White blood cell

White blood cell
The object of White blood cells are to stop a person from getting sick. Although germ-fighting are their main goal, they also remove poison, wastes and hurt cells from a person's blood. The different types of white blood cells are: lymphocytes, Monocytes, Neutrophils, Eosinophils and Basophils.
Lymphocytes are round white blood cells a bit bigger than a red blood cell. Their center is round and they have very little cell holding jelly. Part of the lymphatic system, these target specific germs or poisons using their antibodies. There are three known types of lymphocytes, called T-cells, B-cells and Natural Killer cells.
Monocytes are fat cells with a kidney bean shaped center and lots of cell holding jelly. They may appear in a non-round shape when they pass through tissue (much like a ghost) to literally eat germs, "junk" cells, and dead cells.
The next three types of white blood cells are referred to as granulocytes since they all contain rough, grain-like particles that assist in attacking viruses and bacteria.
Neutrophils are really big, round cells with a chubby nucleus, which look like a string of beads. They follow each other like a train. The rough parts can't be recolored for easier seeing, which means the cell holding jelly appears bland when compared to the center. Like monocytes, they actually eat the bad thing they're after. The rough parts contain something called "lysosomal enzymes", which kill germs like soap does on your hands.
Basophils are also big round cells. The chubby center is hidden by rough parts which turn dark blue in color when a scientist recolors them for easier seeing. Basophils release something called a histamine which make bad germs grow bigger until they explode!
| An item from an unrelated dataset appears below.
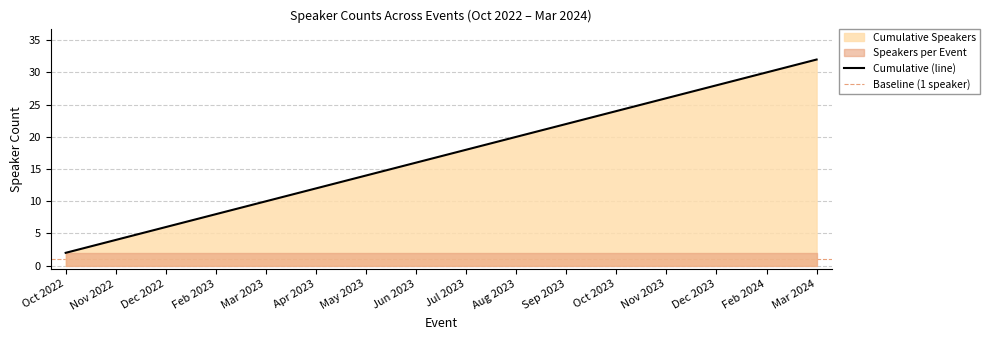

At which label is Cumulative (line) closest to 17?

Jun 2023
Eosinophils are round cells with a chubby center and rough parts that turn red when recolored. These cells also eat germs, but only when an antibody tells them to. Eosinophils also shoot cytotoxic enzymes out of those rough parts that attack worms and other bad things that are too big to eat. Eosinophils also attack things that a person is allergic to.
Cell testing.
A special test called a Differential count shows how many white blood cells there are in a person's body, and can also tell a doctor how much of each type are in there. These are used to show what a person's body is currently fighting, if it is figting anything at all.